My perpetual blue sky, David called her. My sun and moon and stars.
But when alone, Mabel told herself the truth. All was not well in her life. David adored her, but David was given to adoring young women. He had made her a full confession before their marriage. It had been a shock to learn that men could love more than one woman at once, and a further shock to learn that men had a taste for what she thought of as “animal coupling,” sex without love. But she was by nature a practical person, and she had learned fast. David had shared his sexual experience with her. It had pleased her to learn how to please him, and after a while she began to find pleasure in it herself. He was honest, and he was a skilled and devoted lover. This was much. But it wasn’t enough.
Her father had taught her to love poetry and was himself a poet, though only in an amateur way. Through him and with him she had found a spiritual home in the works of the great poets, from Shakespeare to Walt Whitman. On long rambles in the countryside her father had confided in her, telling her of the higher realm in which men and women found their lasting reward.

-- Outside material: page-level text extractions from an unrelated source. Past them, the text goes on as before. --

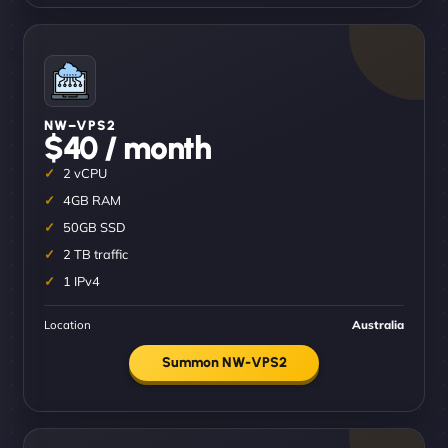
NW–VPS2
$40 / month
2 vCPU
4GB RAM
50GB SSD
2 TB traffic
1 IPv4
Location
Australia
Summon NW-VPS2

Mabel was sensitive enough to understand that her father was a disappointed man. By profession he was a clerk at the Nautical Almanac Office in Washington, DC. His job was to prepare the tables of moon, star, and planet culminations, and to proofread the American Ephemeris and Nautical Almanac. He did his work dutifully, but he felt himself to be so much more than a clerk. He was not a vain man: he was proud. Mabel drank in his pride in her childhood and swore to herself that she would not be crushed, as her father had been crushed, by the demands of a family. She would not be caught in the little cage prepared for her by the little world.
Somewhere, she knew, there was a finer love than David’s waiting for her. There was a life waiting to be lived that was all-embracing in its intensity, that would satisfy all of her, body, mind, and soul. Somewhere there was a secret garden behind a locked door, if only she could find the key.

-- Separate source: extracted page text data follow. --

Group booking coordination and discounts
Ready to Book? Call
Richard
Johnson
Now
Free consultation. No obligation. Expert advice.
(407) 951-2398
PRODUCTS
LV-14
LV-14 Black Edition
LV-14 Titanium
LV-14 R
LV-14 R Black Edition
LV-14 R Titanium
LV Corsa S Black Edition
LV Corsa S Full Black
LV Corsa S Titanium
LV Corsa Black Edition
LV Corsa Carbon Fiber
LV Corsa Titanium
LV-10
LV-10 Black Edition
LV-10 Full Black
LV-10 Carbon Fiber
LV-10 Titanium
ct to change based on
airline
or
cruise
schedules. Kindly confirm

“I would like to meet this Miss Emily Dickinson,” she told David. “I feel we could become friends.”
“She sees no one,” said David. “That’s why she’s such a mystery.”
“Why would she want to see people like the Conkeys and the Cutlers? She knew them once and found them to be without vitality, and chose to keep her own company. I have, I hope, some vitality left in me.”
The Todds were invited to the Evergreens, the home of Mr. and Mrs. Austin Dickinson, but not to the Homestead, the house next door, where Emily lived with her sister, Lavinia. For now, the Evergreens sufficed. It was a handsome house, built in the style of an Italian villa, designed by the same architect as Mr. Hills’s house on nearby Triangle Street. Mrs. Austin Dickinson maintained it in style, giving evening tea parties almost every week. She was enchanted by Mabel.
“You must call me Sue. You’re going to be such a favorite here, I can promise. Everyone’s talking about you. I do hope you won’t find us too dull.”
“And I hope you won’t find me too shallow,” said Mabel, settling down at the piano. “I’m very young and ignorant.”
She then proceeded to play, and the company went into raptures. Most enraptured of all was the Dickinsons’ son Ned, a sophomore at Amherst College. He declared himself to be Mrs. Todd’s admirer and offered himself as an escort whenever David was unavailable. His mother smiled on the association. It could do her callow young son nothing but good to come under the influence of a sophisticated married woman.